■ Problem: The required output is the lines below from the line containing "thumb ip: (427, 258)" to the line containing "pinky pip: (466, 214)", inclusive, retyped exactly. No other lines belong in it.

Start of Source information

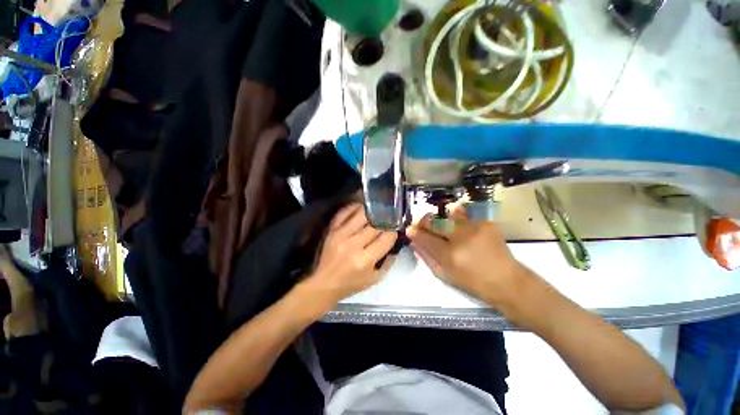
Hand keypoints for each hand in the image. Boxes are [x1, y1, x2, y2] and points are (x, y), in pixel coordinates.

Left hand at [305, 204, 397, 307]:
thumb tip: (395, 242)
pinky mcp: (331, 230)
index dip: (393, 232)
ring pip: (361, 215)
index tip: (395, 230)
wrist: (324, 284)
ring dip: (372, 212)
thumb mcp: (375, 279)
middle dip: (385, 222)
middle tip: (388, 220)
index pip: (385, 238)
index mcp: (365, 260)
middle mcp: (353, 245)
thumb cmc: (351, 284)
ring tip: (377, 211)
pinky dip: (353, 207)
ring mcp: (340, 235)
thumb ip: (388, 262)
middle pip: (375, 225)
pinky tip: (361, 207)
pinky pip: (344, 213)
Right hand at [407, 208, 530, 308]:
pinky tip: (456, 221)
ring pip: (449, 214)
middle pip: (435, 221)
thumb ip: (427, 258)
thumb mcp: (445, 276)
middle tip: (421, 223)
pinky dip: (457, 215)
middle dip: (424, 221)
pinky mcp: (486, 223)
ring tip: (440, 222)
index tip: (409, 229)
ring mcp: (475, 228)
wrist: (507, 282)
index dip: (414, 232)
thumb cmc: (473, 283)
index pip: (425, 237)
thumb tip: (414, 243)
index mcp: (450, 255)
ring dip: (440, 217)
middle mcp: (461, 238)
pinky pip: (466, 214)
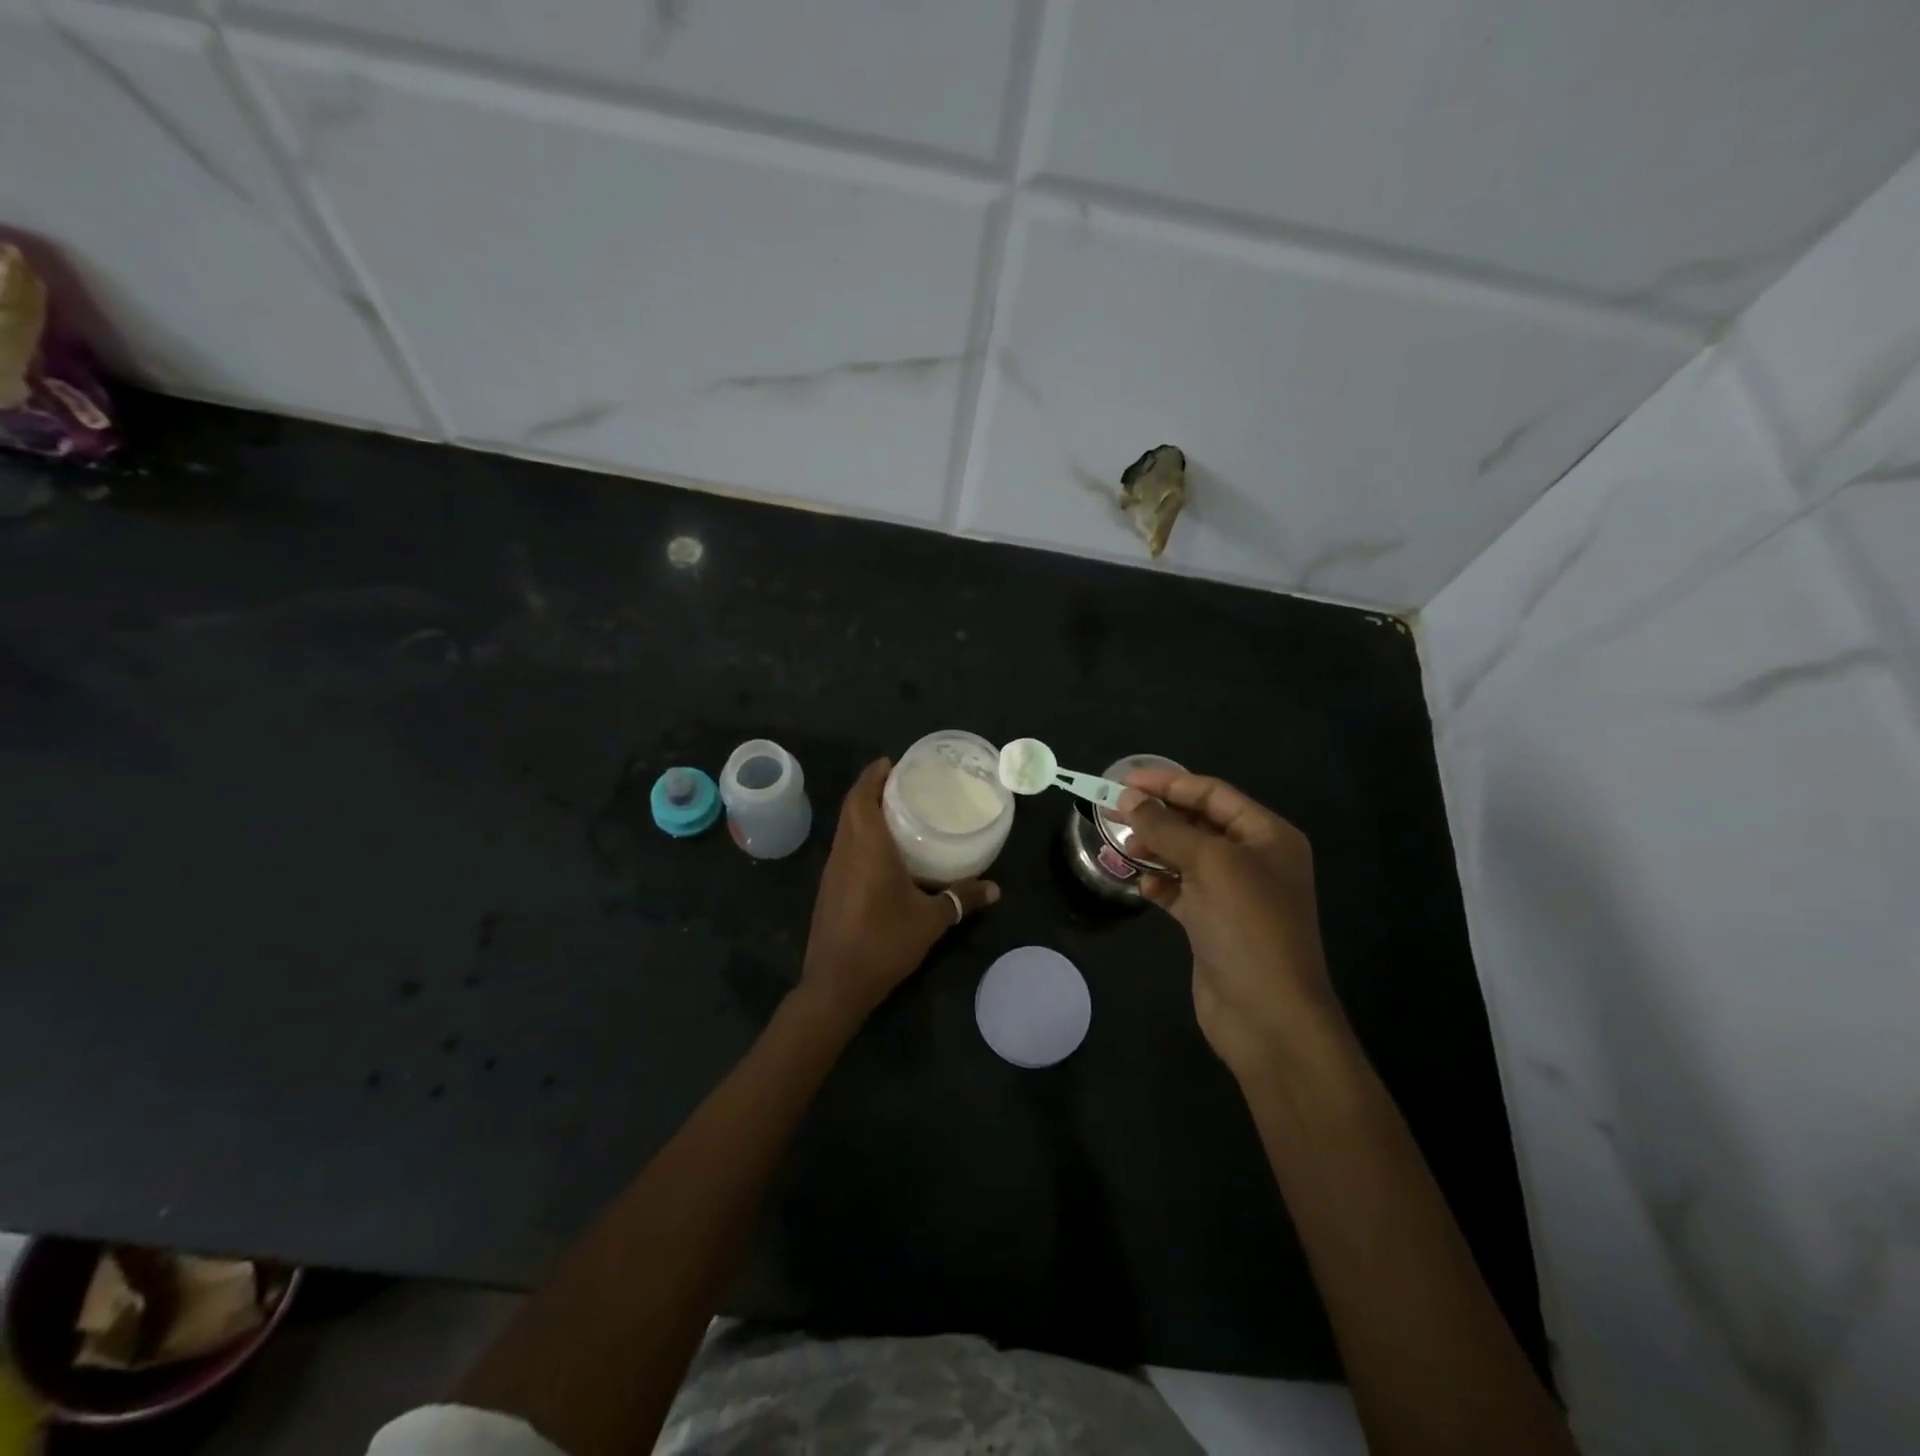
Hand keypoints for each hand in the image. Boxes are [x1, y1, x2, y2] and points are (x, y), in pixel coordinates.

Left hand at [800, 758, 999, 1021]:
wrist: (836, 984)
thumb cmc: (884, 942)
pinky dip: (860, 836)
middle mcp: (844, 851)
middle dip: (871, 789)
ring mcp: (832, 870)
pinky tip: (883, 851)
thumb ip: (962, 899)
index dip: (874, 775)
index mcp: (866, 847)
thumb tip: (995, 889)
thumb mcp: (930, 920)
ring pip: (845, 828)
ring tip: (896, 811)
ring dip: (864, 812)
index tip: (893, 762)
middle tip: (902, 783)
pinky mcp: (829, 888)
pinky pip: (844, 848)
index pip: (862, 797)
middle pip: (852, 807)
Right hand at [1115, 769, 1337, 1075]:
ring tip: (1120, 844)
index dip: (1167, 783)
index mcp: (1267, 835)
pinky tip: (1141, 884)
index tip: (1122, 781)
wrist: (1268, 1016)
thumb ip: (1167, 828)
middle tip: (1113, 810)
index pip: (1212, 794)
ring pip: (1186, 856)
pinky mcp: (1214, 924)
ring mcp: (1234, 894)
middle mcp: (1254, 859)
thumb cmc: (1248, 927)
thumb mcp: (1210, 865)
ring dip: (1154, 848)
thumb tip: (1128, 798)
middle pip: (1198, 822)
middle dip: (1157, 815)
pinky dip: (1160, 883)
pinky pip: (1182, 890)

End of Source information

■ Solution to this exercise:
thumb ip: (427, 258)
thumb mcp: (445, 276)
middle tip: (421, 223)
pinky dip: (457, 215)
middle dip: (424, 221)
pinky mcp: (486, 223)
ring tip: (440, 222)
index tip: (409, 229)
ring mcp: (475, 228)
wrist: (507, 282)
index dip: (414, 232)
thumb cmc: (473, 283)
index pip: (425, 237)
thumb tip: (414, 243)
index mcp: (450, 255)
ring dip: (440, 217)
middle mcp: (461, 238)
pinky pip: (466, 214)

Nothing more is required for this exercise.